§ Extracted entries:
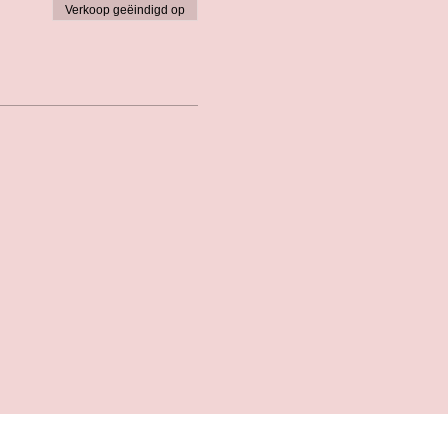
Verkoop geëindigd op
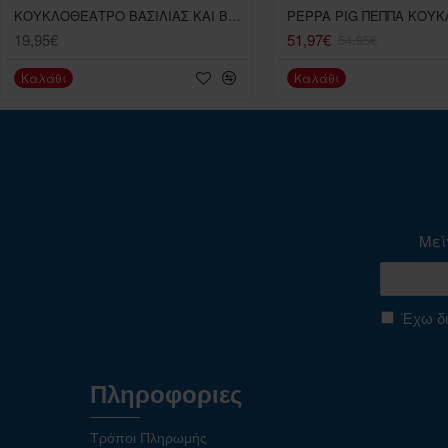
ΚΟΥΚΛΟΘΕΑΤΡΟ ΒΑΣΙΛΙΑΣ ΚΑΙ ΒΑΣΙΛΙΣΣΑ 4 ΤΕΜ. MED
PEPPA PIG ΠΕΠΠΑ ΚΟΥ
19,95€
51,97€
54,95€
Καλάθι
Καλάθι
Μεί
Έχω δι
Πληροφοριες
Τρόποι Πληρωμής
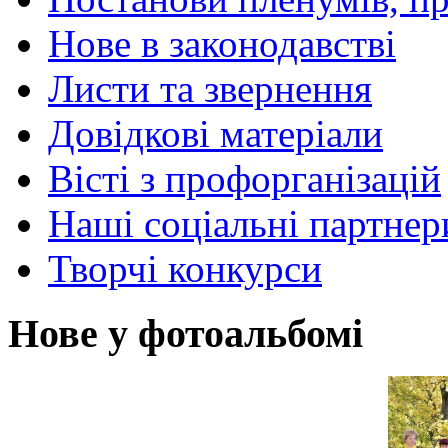
Нове в законодавстві
Листи та звернення
Довідкові матеріали
Вісті з профорганізацій
Наші соціальні партнер
Творчі конкурси
Нове у фотоальбомі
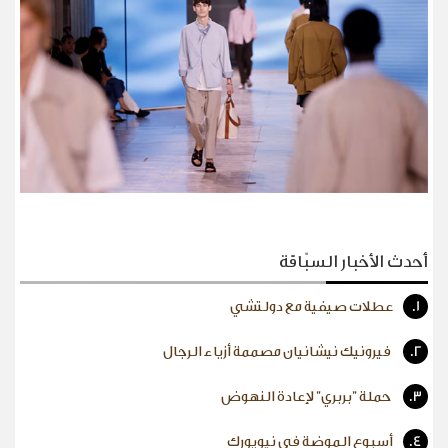
أحدث الأخبار السبّاقة
1.
عطلات صيفية مع دولتشي
2.
فيرونيك نيشانيان مصممة أزياء الرجال
3.
حملة "بربري" لإعادة النهوض
4.
أسبوع الموضة في نيويورك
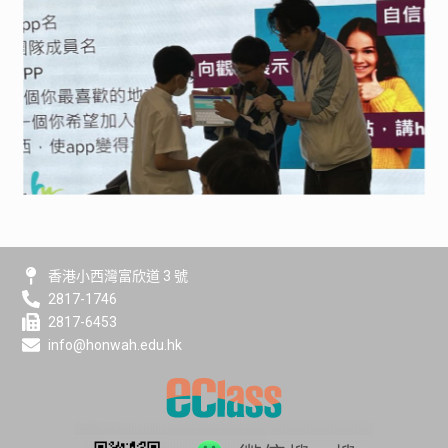
香港小西灣富欣道 3 號
2817-1746
2817-6453
info@honwah.edu.hk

§ Assignment:
Reproduce each entry exactly as written, but leave out the images.

§ Task answer:
Verkoop geëindigd op
ΚΟΥΚΛΟΘΕΑΤΡΟ ΒΑΣΙΛΙΑΣ ΚΑΙ ΒΑΣΙΛΙΣΣΑ 4 ΤΕΜ. MED
PEPPA PIG ΠΕΠΠΑ ΚΟΥ
19,95€
51,97€
54,95€
Καλάθι
Καλάθι
Μεί
Έχω δι
Πληροφοριες
Τρόποι Πληρωμής
Нове в законодавстві
Листи та звернення
Довідкові матеріали
Вісті з профорганізацій
Наші соціальні партнер
Творчі конкурси
Нове у фотоальбомі
أحدث الأخبار السبّاقة
1.
عطلات صيفية مع دولتشي
2.
فيرونيك نيشانيان مصممة أزياء الرجال
3.
حملة "بربري" لإعادة النهوض
4.
أسبوع الموضة في نيويورك
香港小西灣富欣道 3 號
2817-1746
2817-6453
info@honwah.edu.hk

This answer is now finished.